Forum: Ruby on Rails apache-based passwd authentication of RoR app dir?

Announcement (2017-05-07): www.ruby-forum.com is now read-only since I unfortunately do not have the time to support and maintain the forum any more. Please see rubyonrails.org/community and ruby-lang.org/en/community for other Rails- und Ruby-related community platforms.
Darek K. (Guest)
on 2005-11-18 08:04
Hello,

I would like to be able to use existing entries from /etc/passwd file to
authenticate users before they can access RoR application, run behind
apache on
Debian Linux.

Few quections:
1) did anybody used
AuthUserFile /etc/apache/my_converted_passwd_file

in /etc/apache/httpd.conf
to do this?

2) assuming this works as it should, haw should I get username
information
In python/cgi module  that would be os.environ.get('REMOTE_USER')

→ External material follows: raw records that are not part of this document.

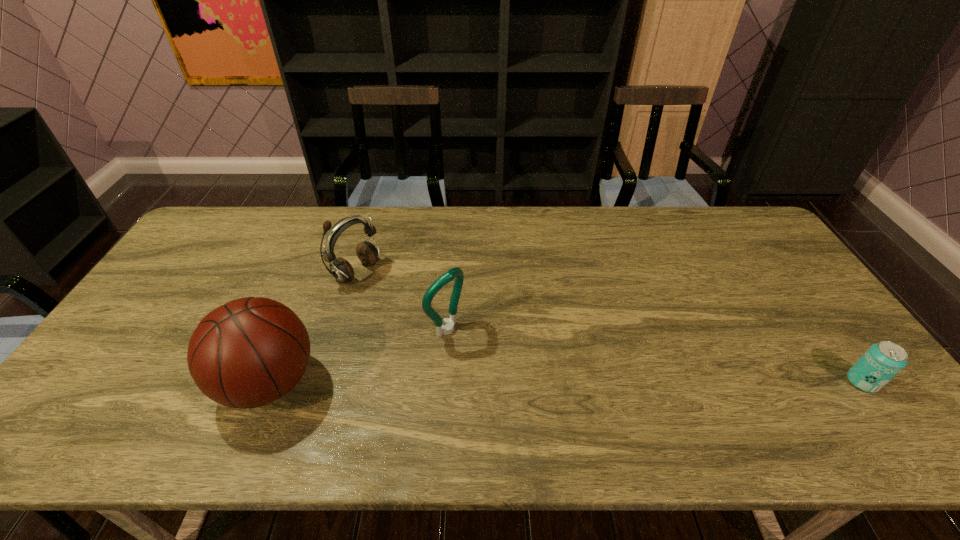
Locate an element on the screen. This screenshot has height=540, width=960. basketball is located at coordinates (249, 352).

Identify the location of beer can. pos(882,361).

The image size is (960, 540). I want to click on the shortest object, so click(882, 361).

The width and height of the screenshot is (960, 540). I want to click on the third object from left to right, so click(448, 327).

Locate an element on the screen. earphone is located at coordinates (340, 268).

Find the location of a particular element. The image size is (960, 540). vacant space situated on the right of the basketball is located at coordinates (469, 383).

You are a GUI agent. You are given a task and a screenshot of the screen. Output one action in this format:
    pyautogui.click(x=<x>, y=<y>)
    Task: Click on the vacant region located 0.380m on the left of the rightmost object
    The height and width of the screenshot is (540, 960).
    Given the screenshot: What is the action you would take?
    pyautogui.click(x=694, y=382)

Identify the location of free spot located at the jaws of the bottle opener. The width and height of the screenshot is (960, 540). (501, 368).

In order to click on vacant space located 0.290m at the jaws of the bottle opener in this screenshot , I will do `click(550, 402)`.

Where is `free space located 0.170m at the jaws of the bottle opener`? This screenshot has height=540, width=960. free space located 0.170m at the jaws of the bottle opener is located at coordinates (510, 374).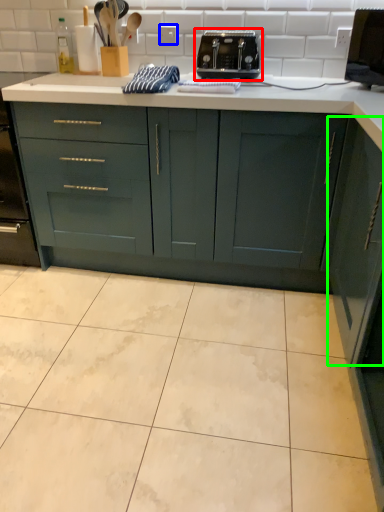
Question: Which object is positioned closest to toaster (highlighted by a red box)? Select from electric outlet (highlighted by a blue box) and cabinetry (highlighted by a green box).

Choices:
 (A) electric outlet
 (B) cabinetry

Answer: (A)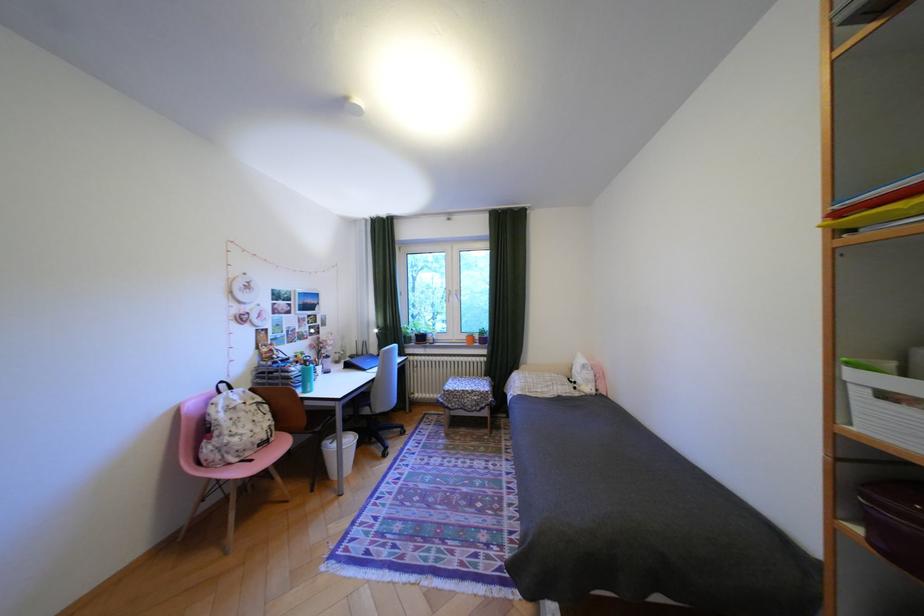
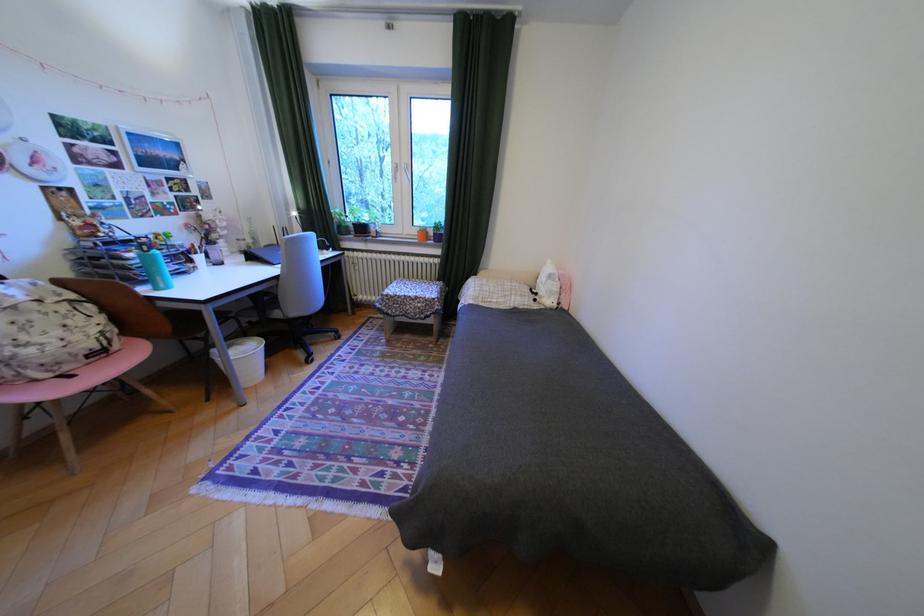
Locate, in the second image, the point that corresponds to the point at 476,337 in the first image.

(427, 232)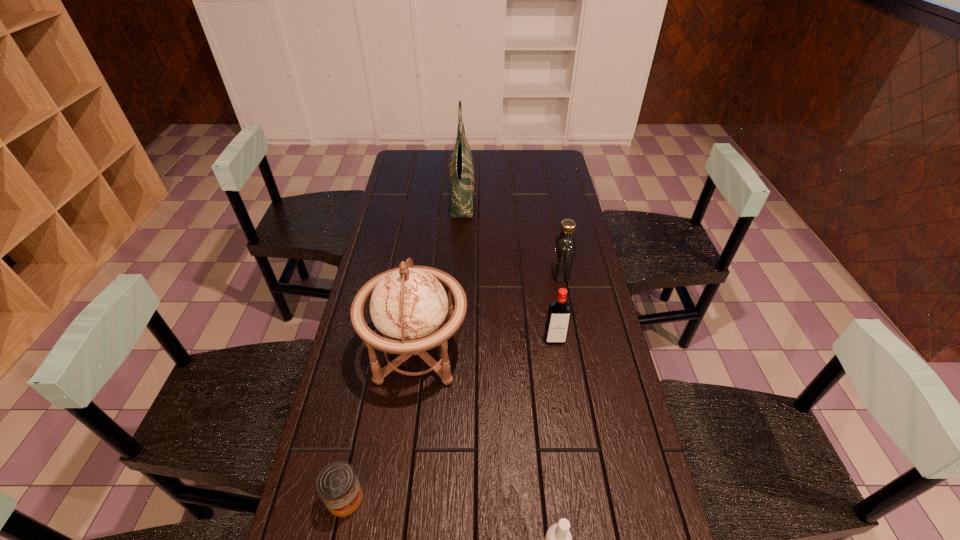
In the image, there is a desktop. Where is `free space at the far right corner`? The width and height of the screenshot is (960, 540). free space at the far right corner is located at coordinates [558, 163].

At what (x,y) coordinates should I click in order to perform the action: click on free space between the second farthest object and the globe. Please return your answer as a coordinate pair (x, y). Image resolution: width=960 pixels, height=540 pixels. Looking at the image, I should click on (489, 313).

In order to click on free point between the globe and the second nearest vodka in this screenshot , I will do `click(486, 346)`.

What are the coordinates of `unoccupied position between the globe and the second nearest vodka` in the screenshot? It's located at (486, 346).

Where is `free space between the farthest object and the second farthest object`? Image resolution: width=960 pixels, height=540 pixels. free space between the farthest object and the second farthest object is located at coordinates (511, 235).

Find the location of `vacant space that is in between the second nearest vodka and the farthest object`. vacant space that is in between the second nearest vodka and the farthest object is located at coordinates (508, 268).

Identify the location of empty space between the can and the second nearest vodka. The height and width of the screenshot is (540, 960). (x=450, y=419).

Identify the location of the closest object to the leftmost vodka. (409, 306).

Locate which object is the closest to the can. Please provide its 2D coordinates. Your answer should be formatted as a tuple, i.e. [(x, y)], where the tuple contains the x and y coordinates of a point satisfying the conditions above.

[(409, 306)]

At what (x,y) coordinates should I click in order to perform the action: click on the second closest vodka to the second nearest vodka. Please return your answer as a coordinate pair (x, y). The width and height of the screenshot is (960, 540). Looking at the image, I should click on (558, 539).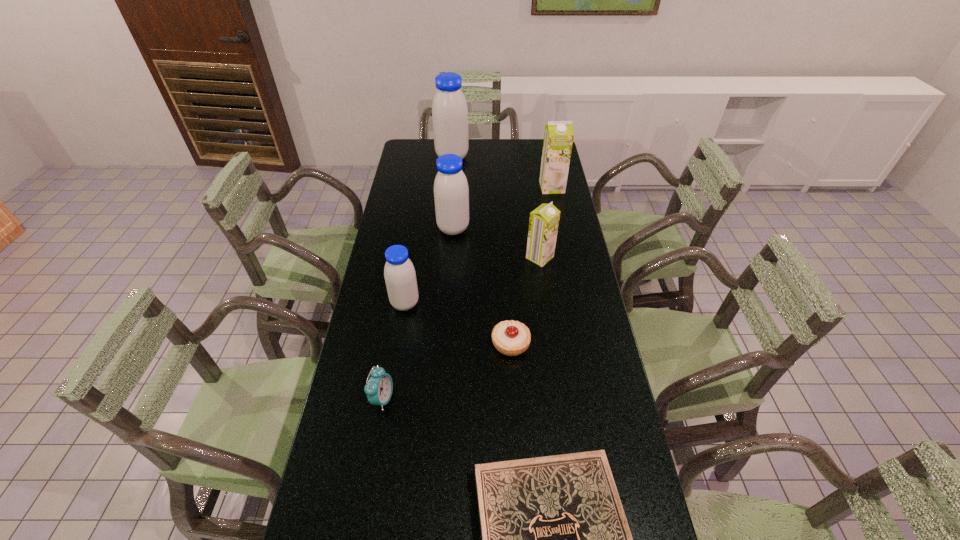
Locate an element on the screen. The height and width of the screenshot is (540, 960). blue soya milk that is the closest to the farthest blue soya milk is located at coordinates (451, 192).

Identify the location of free space that satisfies the following two spatial constraints: 1. on the front side of the sixth nearest object; 2. on the face of the third shortest object. The width and height of the screenshot is (960, 540). (442, 399).

This screenshot has height=540, width=960. Find the location of `free space that satisfies the following two spatial constraints: 1. on the front side of the bigger green soya milk; 2. on the face of the second nearest object`. free space that satisfies the following two spatial constraints: 1. on the front side of the bigger green soya milk; 2. on the face of the second nearest object is located at coordinates (595, 399).

Where is `vacant area that satisfies the following two spatial constraints: 1. on the front side of the third nearest object; 2. on the right side of the nearest soya milk`? The image size is (960, 540). vacant area that satisfies the following two spatial constraints: 1. on the front side of the third nearest object; 2. on the right side of the nearest soya milk is located at coordinates (398, 344).

Image resolution: width=960 pixels, height=540 pixels. Identify the location of free space in the image that satisfies the following two spatial constraints: 1. on the back side of the nearer green soya milk; 2. on the left side of the nearest blue soya milk. (413, 258).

3) where is the proper place in RoR application directory tree to code
it (== get username, UID, GID, group_name and then display on the top
of the each accessed page:
User X, group Y, access priviledge regular/superuser

Sorry for rather naive questions but I am just starting with RoR.
Thanks a lot for your help.

Darek
andy (Guest)
on 2005-11-18 10:09
(Received via mailing list)
> I would like to be able to use existing entries from /etc/passwd file to
> authenticate users before they can access RoR application, run behind
> apache on
> Debian Linux.

As a rule of thumb, I'd say this is a bad idea, as a malicious party
could use your rails login system to brute force your user's passwords.
While this could be done with any application, putting your actual UNIX
login passwords on the front line is probably a bad idea.

Discussion of why using /etc/passwd for web based authentication is
discussed in more detail here:
http://httpd.apache.org/docs/1.3/misc/FAQ.html#passwdauth

I'd recommend fresh passwords for this (or any) application, rather than
using existing passwords, such as those in /etc/passwd.

Hope that helps,

Andy
Darek K. (Guest)
on 2005-11-18 10:29
andy wrote:
>> I would like to be able to use existing entries from /etc/passwd file to
>> authenticate users before they can access RoR application, run behind
>> apache on
>> Debian Linux.
>
> As a rule of thumb, I'd say this is a bad idea, as a malicious party
> could use your rails login system to brute force your user's passwords.
> While this could be done with any application, putting your actual UNIX
> login passwords on the front line is probably a bad idea.

Agreed ;-). I should have mentioned that all this (passwords +
RoR/Apache server) are for a closed Intranet only. Using the existing
usernames/passwd does not open an extra hole and is easier for the
end-users and us (database for RoR will contain links to result files on
Samba server with permissions determined by Intranet-wide
usernames/passwds).

Thanks for your help

Darek
This topic is locked and can not be replied to.